# Locking Tuners as direct replacement for Ibanez



## drmosh (Nov 28, 2009)

Hey,
are there any locking tuners I could get to directly replacement for tuners on a JEM or Universe guitar? Without having to drill or anything?

Many thanks!


----------



## QuambaFu (Nov 28, 2009)

Sperzel trim-lok tuners fit on my 7321. I don't have experience with the jem or uv guitars but perhaps there's some dimensional similarities(Ibanez.) I did have to remove the mounting-pin (don't know what you would call them exactly) from the tuning machines but they pull out quite easily. 
Even babies enjoy sperzel trim-lok tuners! Good Luck.


----------



## MaxOfMetal (Nov 28, 2009)

I would think that Gotoh tuners would fit, seeing as thats who makes the stock ones for the UVs and JEMs. 

Though, if you're locking the nut, why would you need locking tuners?


----------



## troyguitar (Nov 28, 2009)

I -think- the Schaller locking tuners are the same size, but I'm not positive and don't have any here to check it.


----------



## cyril v (Nov 28, 2009)

so you don't need the mounting pin?


----------



## drmosh (Nov 28, 2009)

MaxOfMetal said:


> I would think that Gotoh tuners would fit, seeing as thats who makes the stock ones for the UVs and JEMs.
> 
> Though, if you're locking the nut, why would you need locking tuners?
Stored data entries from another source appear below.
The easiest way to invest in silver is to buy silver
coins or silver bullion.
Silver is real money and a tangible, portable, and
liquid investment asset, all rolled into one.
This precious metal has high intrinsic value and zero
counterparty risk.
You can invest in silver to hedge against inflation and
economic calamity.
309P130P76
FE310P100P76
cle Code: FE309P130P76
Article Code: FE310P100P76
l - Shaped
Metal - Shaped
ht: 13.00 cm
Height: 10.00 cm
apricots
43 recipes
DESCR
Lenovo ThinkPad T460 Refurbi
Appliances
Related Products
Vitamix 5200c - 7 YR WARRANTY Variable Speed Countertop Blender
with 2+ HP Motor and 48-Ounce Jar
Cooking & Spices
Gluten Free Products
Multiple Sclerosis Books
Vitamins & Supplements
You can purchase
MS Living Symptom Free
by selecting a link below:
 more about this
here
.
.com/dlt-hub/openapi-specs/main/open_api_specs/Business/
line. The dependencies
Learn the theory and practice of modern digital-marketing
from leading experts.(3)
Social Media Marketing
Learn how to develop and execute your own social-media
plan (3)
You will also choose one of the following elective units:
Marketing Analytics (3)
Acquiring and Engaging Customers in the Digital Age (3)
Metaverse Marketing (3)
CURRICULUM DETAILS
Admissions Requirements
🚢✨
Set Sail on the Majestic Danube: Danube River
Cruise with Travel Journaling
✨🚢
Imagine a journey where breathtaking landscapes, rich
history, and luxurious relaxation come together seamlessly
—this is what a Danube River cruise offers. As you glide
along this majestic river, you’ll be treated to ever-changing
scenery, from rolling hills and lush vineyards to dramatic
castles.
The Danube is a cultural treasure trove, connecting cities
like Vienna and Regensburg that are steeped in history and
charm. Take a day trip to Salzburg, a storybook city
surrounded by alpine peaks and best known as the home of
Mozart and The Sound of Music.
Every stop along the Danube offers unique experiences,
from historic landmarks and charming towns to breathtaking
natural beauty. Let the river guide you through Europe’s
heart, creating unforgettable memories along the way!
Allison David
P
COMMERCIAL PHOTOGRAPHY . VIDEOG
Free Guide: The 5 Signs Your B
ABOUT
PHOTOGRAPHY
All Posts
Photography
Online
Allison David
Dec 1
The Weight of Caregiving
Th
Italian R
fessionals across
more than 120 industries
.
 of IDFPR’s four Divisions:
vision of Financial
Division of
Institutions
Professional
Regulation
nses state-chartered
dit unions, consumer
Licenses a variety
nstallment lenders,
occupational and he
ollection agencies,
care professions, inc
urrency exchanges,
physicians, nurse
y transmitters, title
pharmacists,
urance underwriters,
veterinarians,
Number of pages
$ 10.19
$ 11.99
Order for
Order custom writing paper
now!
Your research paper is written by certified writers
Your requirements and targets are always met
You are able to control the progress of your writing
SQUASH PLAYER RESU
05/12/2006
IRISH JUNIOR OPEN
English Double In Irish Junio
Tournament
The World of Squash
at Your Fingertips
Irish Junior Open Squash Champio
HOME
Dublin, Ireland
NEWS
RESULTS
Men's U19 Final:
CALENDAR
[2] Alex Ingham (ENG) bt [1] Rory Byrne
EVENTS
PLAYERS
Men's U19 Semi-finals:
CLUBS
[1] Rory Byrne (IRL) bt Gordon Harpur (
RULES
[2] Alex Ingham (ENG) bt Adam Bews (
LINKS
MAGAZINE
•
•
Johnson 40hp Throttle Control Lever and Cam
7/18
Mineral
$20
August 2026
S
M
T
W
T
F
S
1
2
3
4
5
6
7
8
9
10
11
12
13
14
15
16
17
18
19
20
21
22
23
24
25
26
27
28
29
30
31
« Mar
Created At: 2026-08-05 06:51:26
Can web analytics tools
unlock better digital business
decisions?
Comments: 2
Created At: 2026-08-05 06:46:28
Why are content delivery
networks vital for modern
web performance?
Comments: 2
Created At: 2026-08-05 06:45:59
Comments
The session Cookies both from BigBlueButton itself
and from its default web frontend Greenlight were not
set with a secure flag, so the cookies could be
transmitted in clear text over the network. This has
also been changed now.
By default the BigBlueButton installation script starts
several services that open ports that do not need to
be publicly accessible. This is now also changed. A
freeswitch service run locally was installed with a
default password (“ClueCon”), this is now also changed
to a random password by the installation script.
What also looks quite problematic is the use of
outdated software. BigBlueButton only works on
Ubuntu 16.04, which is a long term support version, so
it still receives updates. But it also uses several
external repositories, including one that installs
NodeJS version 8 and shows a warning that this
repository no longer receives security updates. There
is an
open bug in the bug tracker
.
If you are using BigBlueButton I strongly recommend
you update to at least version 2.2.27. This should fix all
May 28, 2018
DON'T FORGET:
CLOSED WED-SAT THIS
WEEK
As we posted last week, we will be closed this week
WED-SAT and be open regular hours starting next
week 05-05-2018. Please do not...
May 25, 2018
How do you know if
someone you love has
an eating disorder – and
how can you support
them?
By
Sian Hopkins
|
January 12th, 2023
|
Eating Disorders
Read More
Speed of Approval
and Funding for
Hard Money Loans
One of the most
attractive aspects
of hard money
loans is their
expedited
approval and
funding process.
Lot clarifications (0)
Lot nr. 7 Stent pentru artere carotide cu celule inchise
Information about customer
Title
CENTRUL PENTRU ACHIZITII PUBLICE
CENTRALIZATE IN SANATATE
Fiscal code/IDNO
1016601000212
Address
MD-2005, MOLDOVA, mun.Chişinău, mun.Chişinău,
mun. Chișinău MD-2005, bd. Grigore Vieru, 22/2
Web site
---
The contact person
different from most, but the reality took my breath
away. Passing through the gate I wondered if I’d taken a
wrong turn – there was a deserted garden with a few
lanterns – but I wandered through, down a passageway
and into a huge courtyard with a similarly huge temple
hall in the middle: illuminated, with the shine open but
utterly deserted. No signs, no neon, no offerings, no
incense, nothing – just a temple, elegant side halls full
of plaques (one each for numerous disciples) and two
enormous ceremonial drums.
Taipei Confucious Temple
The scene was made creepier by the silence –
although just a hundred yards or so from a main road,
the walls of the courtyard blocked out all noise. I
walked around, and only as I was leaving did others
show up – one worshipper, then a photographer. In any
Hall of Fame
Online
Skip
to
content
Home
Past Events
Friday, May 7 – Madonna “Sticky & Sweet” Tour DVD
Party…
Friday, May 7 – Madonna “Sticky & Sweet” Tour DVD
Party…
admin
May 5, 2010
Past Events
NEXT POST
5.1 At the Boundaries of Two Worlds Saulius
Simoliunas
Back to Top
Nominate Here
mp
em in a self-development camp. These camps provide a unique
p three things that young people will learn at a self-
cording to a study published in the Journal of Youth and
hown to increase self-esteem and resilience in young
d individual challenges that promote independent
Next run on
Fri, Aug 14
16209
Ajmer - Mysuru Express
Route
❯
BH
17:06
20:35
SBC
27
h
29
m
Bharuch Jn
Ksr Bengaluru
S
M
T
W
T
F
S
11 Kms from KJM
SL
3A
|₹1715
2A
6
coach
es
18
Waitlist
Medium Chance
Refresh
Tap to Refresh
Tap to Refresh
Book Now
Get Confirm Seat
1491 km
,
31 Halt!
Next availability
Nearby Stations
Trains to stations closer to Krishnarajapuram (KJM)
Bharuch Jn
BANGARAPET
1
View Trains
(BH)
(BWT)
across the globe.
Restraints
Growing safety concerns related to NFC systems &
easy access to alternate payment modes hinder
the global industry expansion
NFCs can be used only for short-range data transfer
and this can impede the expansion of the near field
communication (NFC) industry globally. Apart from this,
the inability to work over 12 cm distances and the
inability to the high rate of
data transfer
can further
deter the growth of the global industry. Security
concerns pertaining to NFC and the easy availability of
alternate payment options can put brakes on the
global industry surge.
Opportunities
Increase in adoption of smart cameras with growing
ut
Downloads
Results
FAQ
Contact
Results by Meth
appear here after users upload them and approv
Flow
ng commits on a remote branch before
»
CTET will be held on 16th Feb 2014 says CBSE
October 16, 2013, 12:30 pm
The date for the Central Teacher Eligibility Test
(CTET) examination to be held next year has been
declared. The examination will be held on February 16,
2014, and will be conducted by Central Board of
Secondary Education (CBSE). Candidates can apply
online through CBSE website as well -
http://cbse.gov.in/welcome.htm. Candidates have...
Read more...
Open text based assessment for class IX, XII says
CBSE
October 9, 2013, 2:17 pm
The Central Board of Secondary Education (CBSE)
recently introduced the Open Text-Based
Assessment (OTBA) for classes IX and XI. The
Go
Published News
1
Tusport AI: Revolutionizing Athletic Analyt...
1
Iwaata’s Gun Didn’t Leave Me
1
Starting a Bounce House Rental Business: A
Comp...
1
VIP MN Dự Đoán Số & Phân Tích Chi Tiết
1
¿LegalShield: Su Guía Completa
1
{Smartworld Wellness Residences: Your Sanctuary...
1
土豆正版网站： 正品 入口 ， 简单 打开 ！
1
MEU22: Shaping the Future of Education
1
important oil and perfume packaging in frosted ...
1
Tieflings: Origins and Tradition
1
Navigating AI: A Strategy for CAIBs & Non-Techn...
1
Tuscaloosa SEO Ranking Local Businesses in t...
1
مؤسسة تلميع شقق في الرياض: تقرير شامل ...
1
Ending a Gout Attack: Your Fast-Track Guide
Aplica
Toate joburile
It's just easier when stringing the guitar


----------



## cyril v (Nov 28, 2009)

Planetwaves auto-trims and Schallers locking tuners are drop-in replacements for these as well...


----------



## Nick1 (Nov 28, 2009)

I dropped a set of Schaller Locking Tuners in my old RGA no drilling. Just a pair of pliers.


----------